Sourcing being affected by the changing world order
The looming threat of tariffs, political tensions and monetary instability mean that sourcing strategies now rely on solving equations with multiple unknown factors. “The unexpected has become the norm,” observes Nicolas Prophte, Vice-President of the Denim Center, within Pvh Group. For this expert, “the trade war between China and the United States is shaking up practices and redistributing the cards in the global game.” Worried by the power struggle being played out by the two countries, certain American central buyers, who were working in China, are changing tack.
The repercussions are also being felt in Europe: “There is definitely something in the air, and price-wise there are major opportunities for European central buyers. Local factories have made attractive offers while still respecting the high level of quality required by our standards,” says Sophie Apollis, collections and buying director for La Halle (Vivarte group).
In this context, the Manufacturing Overseas universe– specialising in manufacturing in the Asia-Pacific region – is welcoming new exhibitors coming from the Middle Kingdom. Companies with recognised social and environmental certifications and with unusual, even exclusive, savoir-faire. These include seam-free technologies suitable for sport (Zheijinag Caidie Industry), padded garments (Zheijang Wenhua), large eco-responsible items (Quanzhou Lime Garment) and products in printed and embroidered silk (Suzhou Insilk). Within Manufacturing Knitwear, the Chinese contingent of cashmere specialists is expanding with the arrival of Springair, Xinchang Yabao and Pluswin.
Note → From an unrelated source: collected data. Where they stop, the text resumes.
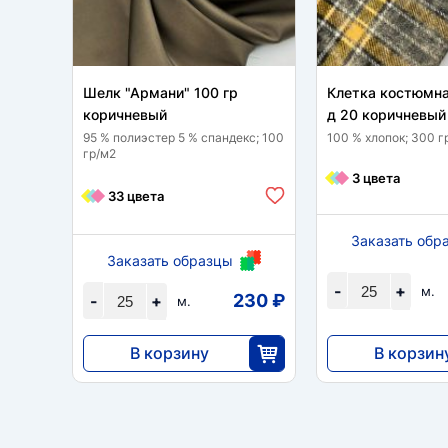
Шелк "Армани" 100 гр
Клетка костюмна
коричневый
д 20 коричневый
95 % полиэстер 5 % спандекс; 100
100 % хлопок; 300 г
гр/м2
3 цвета
33 цвета
Заказать обр
Заказать образцы
-
+
м.
230 ₽
-
+
м.
В корзину
В корзин
5750
8050
25
2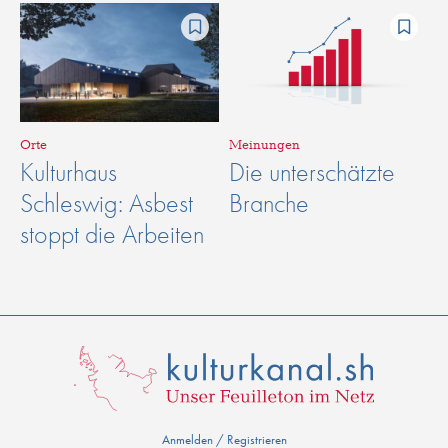
Orte
Meinungen
Kulturhaus
Die unterschätzte
Schleswig: Asbest
Branche
stoppt die Arbeiten
Anmelden / Registrieren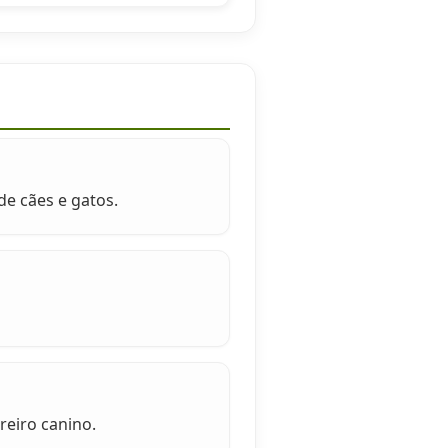
e cães e gatos.
reiro canino.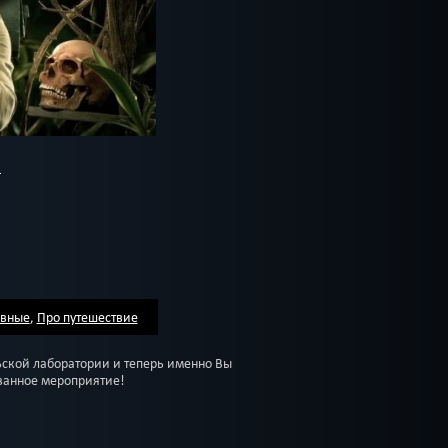
ивные
,
Про путешествие
ьской лаборатории и теперь именно Вы
ванное мероприятие!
The growing tension between the US and China is also offering new potential for South-East Asia. Vietnam is capitalizing on this, notably with the so-called “essential” ranges. The recent ratification of a free-trade agreement with Europe and its stable relationship with the US play in its favour. Vitas (the Vietnam Textile and Apparel Association) has listed ten national manufacturers present for the first time at Manufacturing Overseas, including Babbeni, Luwave, Lien Phuong, Quanon, Thai Hoa, and Trinh.
Other factors are redrawing the global sourcing map. “The unpredictable weather means we have to engage in the short term with more local partners, which creates a virtuous circle for fashion that respects the environment,” observes Sophie Apollis. She has seen central buyers returning to Turkey, “notably for stitched knitwear, printed tee-shirts and shirts.” At Pvh, they also favour proximity to reduce the carbon footprint: “for the European market, we focus on the Mediterranean basin, notably Tunisia for denim, as it’s only two days by truck for delivery, while Portugal has become a major partner for circular knitwear”. At Manufacturing Proximity, Europe’s high performer is enhancing its presence: there will be 18 Portuguese manufacturers at this edition, compared to 13 at the previous one.